Soaring petrol and food costs saw factory gate prices rise at their fastest rate for nearly 12 years last month.

The fresh evidence of the inflation risks over-shadowing the economy came after a stronger-than-expected 0.6 per cent kick in output prices between September and October, according to the Office for National Statistics.

The jump meant manufacturers' prices have risen 3.8 per cent in the year to October - the highest rate of increase since December 1995.

A 2.4 per cent surge in petrol prices over the month after increased fuel duties and a 1.4 per cent uplift in food products - driven by higher wheat prices and more expensive dairy products - fuelled the increase.

The figures will add to the underlying inflation concerns among Bank of England policymakers, who last week voted to hold interest rates at 5.75 per cent despite evidence of a cooling housing market and easing high street sales.

Oil prices approaching the $100 a barrel mark have added to the inflationary pressure, reflected in manufacturers' input costs, which have jumped by 1.8 per cent in October and 8.5 per cent over the year.

Howard Archer, Global Insight's chief UK economist, said the ONS figures were likely to add to the Bank's "wariness" over an early cut and said rates were likely to be held at current levels until February.

He said: "The figures are hardly the most pleasant set of data for a central bank which is under pressure to cut interest rates to dilute the risk of a sharp economic slowdown."

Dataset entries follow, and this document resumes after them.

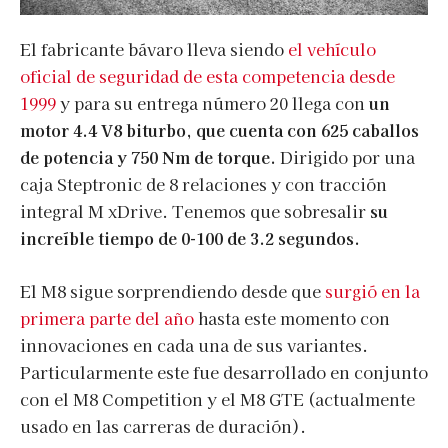
El fabricante bávaro lleva siendo
el vehículo
oficial de seguridad de esta competencia desde
1999
y para su entrega número 20 llega con
un
motor 4.4 V8 biturbo, que cuenta con 625 caballos
de potencia y 750 Nm de torque.
Dirigido por una
caja Steptronic de 8 relaciones y con tracción
integral M xDrive. Tenemos que sobresalir
su
increíble tiempo de 0-100 de 3.2 segundos.
El M8 sigue sorprendiendo desde que
surgió en la
primera parte del año
hasta este momento con
innovaciones en cada una de sus variantes.
Particularmente este fue desarrollado en conjunto
con el M8 Competition y el M8 GTE (actualmente
usado en las carreras de duración).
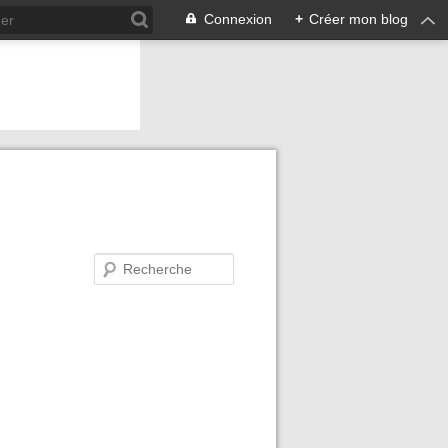
Connexion
+
Créer mon blog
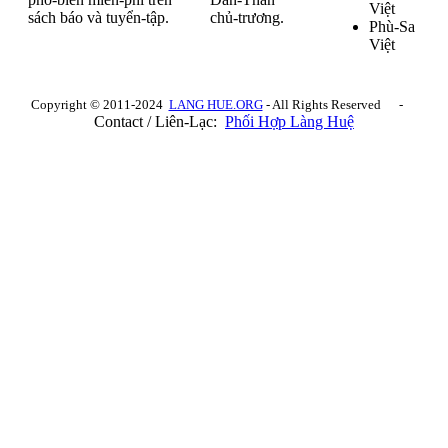
Việt
sách báo và tuyển-tập.
chủ-trương.
Phù-Sa
Việt
Copyright © 2011-2024
LANG HUE.ORG
- All Rights Reserved -
Contact / Liên-Lạc:
Phối Hợp Làng Huệ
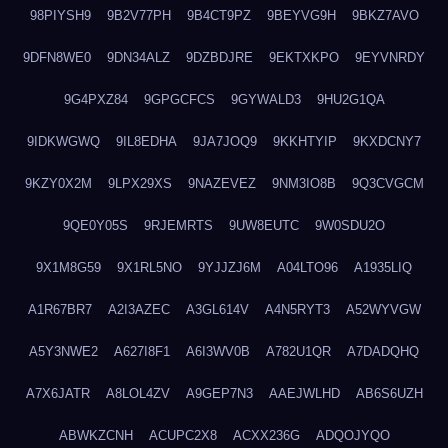
98PIYSH9
9B2V77PH
9B4CT9PZ
9BEYVG9H
9BKZ7AVO
9DFN8WE0
9DN34ALZ
9DZBDJRE
9EKTXKPO
9EYVNRDY
9G4PXZ84
9GPGCFCS
9GYWALD3
9HU2G1QA
9IDKWGWQ
9IL8EDHA
9JA7JOQ9
9KKHTYIP
9KXDCNY7
9KZY0X2M
9LPX29XS
9NAZEVEZ
9NM3IO8B
9Q3CVGCM
9QE0Y05S
9RJEMRTS
9UW8EUTC
9W0SDU2O
9X1M8G59
9X1RL5NO
9YJJZJ6M
A04LTO96
A1935LIQ
A1R67BR7
A2I3AZEC
A3GL614V
A4N5RYT3
A52WYVGW
A5Y3NWE2
A627I8F1
A6I3WV0B
A782U1QR
A7DADQHQ
A7X6JATR
A8LOL4ZV
A9GEP7N3
AAEJWLHD
AB6S6UZH
ABWKZCNH
ACUPC2X8
ACXX236G
ADQOJYQO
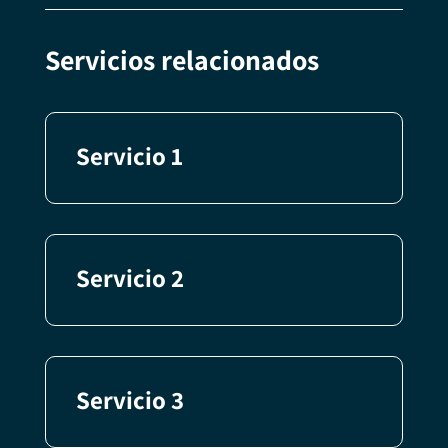
Servicios relacionados
Servicio 1
Servicio 2
Servicio 3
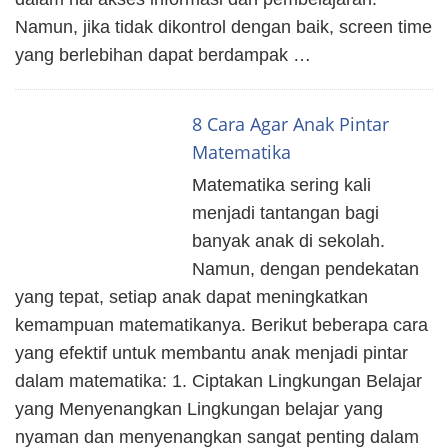
Namun, jika tidak dikontrol dengan baik, screen time
yang berlebihan dapat berdampak …
8 Cara Agar Anak Pintar
Matematika
Matematika sering kali
menjadi tantangan bagi
banyak anak di sekolah.
Namun, dengan pendekatan
yang tepat, setiap anak dapat meningkatkan
kemampuan matematikanya. Berikut beberapa cara
yang efektif untuk membantu anak menjadi pintar
dalam matematika: 1. Ciptakan Lingkungan Belajar
yang Menyenangkan Lingkungan belajar yang
nyaman dan menyenangkan sangat penting dalam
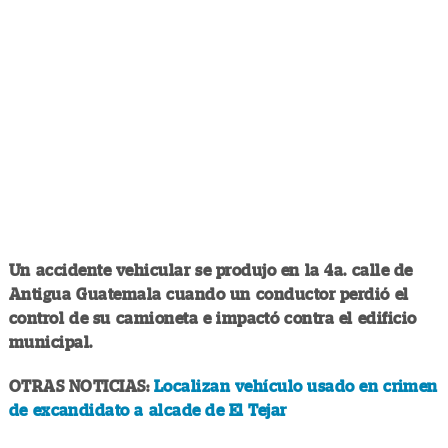
Un accidente vehicular se produjo en la 4a. calle de
Antigua Guatemala cuando un conductor perdió el
control de su camioneta e impactó contra el edificio
municipal.
OTRAS NOTICIAS:
Localizan vehículo usado en crimen
de excandidato a alcade de El Tejar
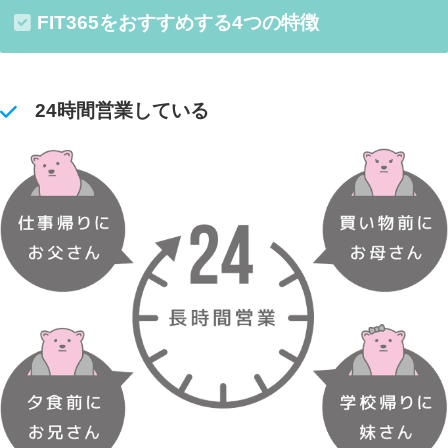
FIT365をおすすめする4つの特徴
24時間営業している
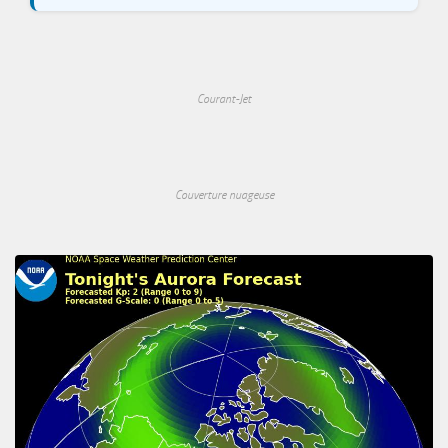
Courant-Jet
Couverture nuageuse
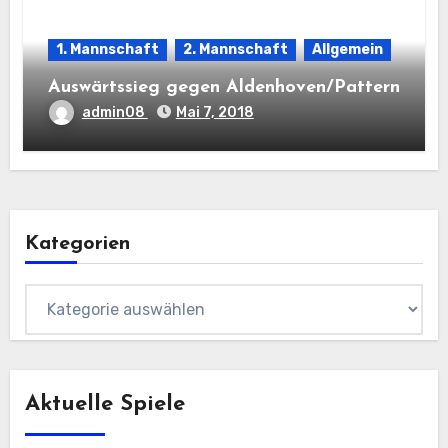
1. Mannschaft
2. Mannschaft
Allgemein
Auswärtssieg gegen Aldenhoven/Pattern
admin08
Mai 7, 2018
Kategorien
Kategorien
Aktuelle Spiele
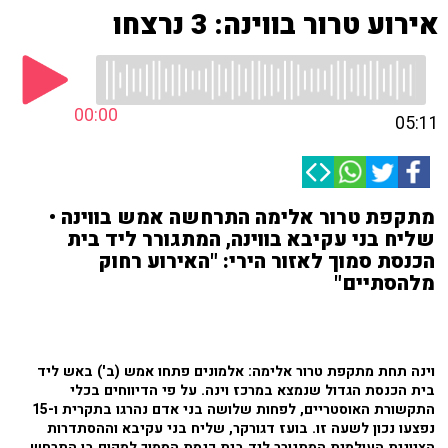
אירוע טרור בווינה: 3 נרצחו
00:00
05:11
מתקפת טרור אלימה התרחשה אמש בווינה •
שליח בני עקיבא בווינה, המתגורר ליד בית
הכנסת סמוך לאזור הירי: "האירוע רחוק
מלהסתיים"
וינה תחת מתקפת טרור אלימה: אלמונים פתחו אמש (ב') באש ליד
בית הכנסת הגדול שנמצא במרכז וינה. על פי הדיווחים בכלי
התקשורת האוסטריים, לפחות שלושה בני אדם נהרגו בתקרית ו-15
נפצעו נכון לשעה זו. בועז דגורקר, שליח בני עקיבא וההסתדרות
הציונית העולמית המתגורר ליד בית כנסת הסמוך למקום בו התרחש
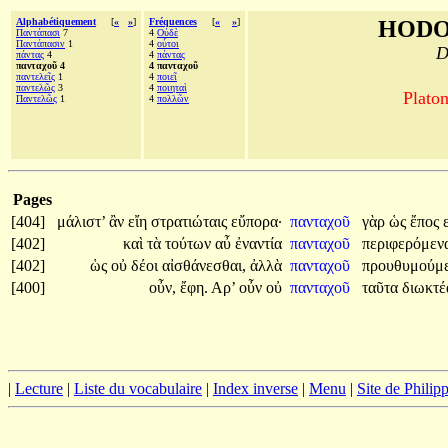
Alphabétiquement
[
«
»
]
Fréquences
[
«
»
]
HODO
Παντάπασι
7
4
Οὐδὲ
Παντάπασιν
1
4
οὗτοι
D
πάντας
4
4
πάντας
πανταχοῦ 4
4 πανταχοῦ
παντελεῖς
1
4
ποιεῖ
παντελῶς
3
4
ποιηταὶ
Platon
Παντελῶς
1
4
πολλῶν
Pages
[404]
μάλιστ’
ἂν
εἴη
στρατιώταις
εὔπορα·
πανταχοῦ
γὰρ
ὡς
ἔπος
[402]
καὶ
τὰ
τούτων
αὖ
ἐναντία
πανταχοῦ
περιφερόμε
[402]
ὡς
οὐ
δέοι
αἰσθάνεσθαι,
ἀλλὰ
πανταχοῦ
προυθυμούμ
[400]
οὖν,
ἔφη.
Αρ’
οὖν
οὐ
πανταχοῦ
ταῦτα
διωκτ
|
Lecture
|
Liste du vocabulaire
|
Index inverse
|
Menu
|
Site de Phili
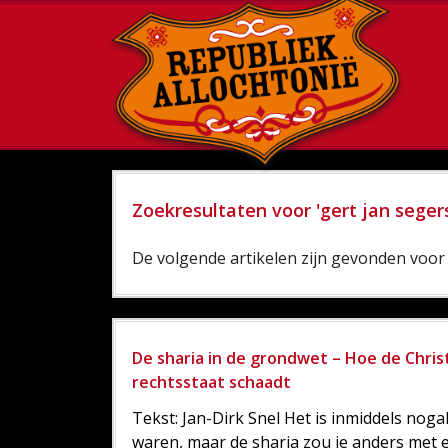
Zoekresultaten voor 'gert jan seger
De volgende artikelen zijn gevonden voor '
De sharia in de grondwet – Hoe de Chris
rechtsstaat schaadt
Tekst: Jan-Dirk Snel Het is inmiddels nog
waren, maar de sharia zou je anders met 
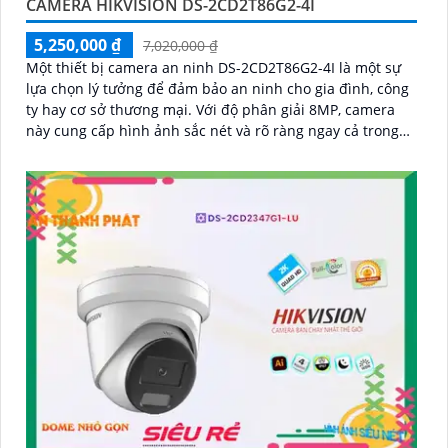
CAMERA HIKVISION DS-2CD2T86G2-4I
5,250,000 ₫
7,020,000 ₫
Một thiết bị camera an ninh DS-2CD2T86G2-4I là một sự
lựa chọn lý tưởng để đảm bảo an ninh cho gia đình, công
ty hay cơ sở thương mại. Với độ phân giải 8MP, camera
này cung cấp hình ảnh sắc nét và rõ ràng ngay cả trong
điều kiện ánh sáng yếu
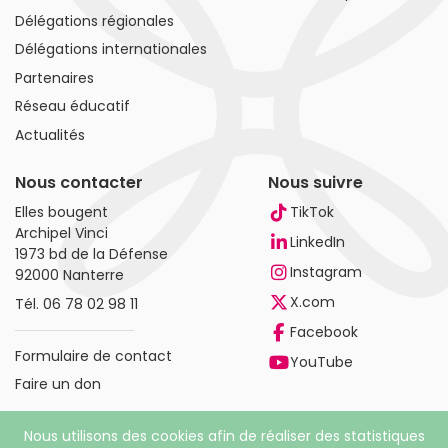
Délégations régionales
Délégations internationales
Partenaires
Réseau éducatif
Actualités
Nous contacter
Nous suivre
Elles bougent
TikTok
Archipel Vinci
LinkedIn
1973 bd de la Défense
Instagram
92000 Nanterre
X.com
Tél.
06 78 02 98 11
Facebook
Formulaire de contact
YouTube
Faire un don
Nous utilisons des cookies afin de réaliser des statistiques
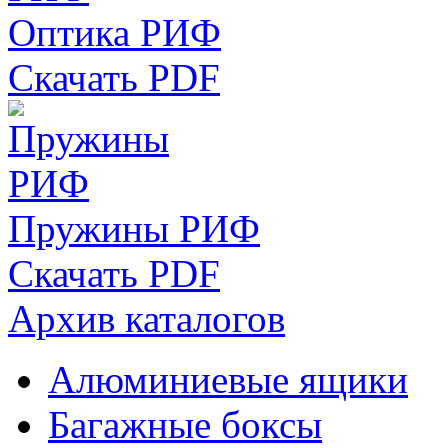
Оптика РИФ
Скачать PDF
Пружины РИФ
Скачать PDF
Архив каталогов
Алюминиевые ящики
Багажные боксы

The ONS said the monthly increase in output prices would have been even stronger - 0.2 per cent higher - if manufacturers had passed on in full the fuel duties that came into force on October 1.

And food product prices have now risen by six per cent in the last year - the highest rate of increase in more than 14 years - after soaring bread and milk costs, the ONS added.

The twin drivers of the output price rise offset small declines in electrical, tobacco and alcohol products.

The Bank's inflation benchmark, the Consumer Prices Index, is expected to be below the two per cent target in the latest ONS figures for October out today.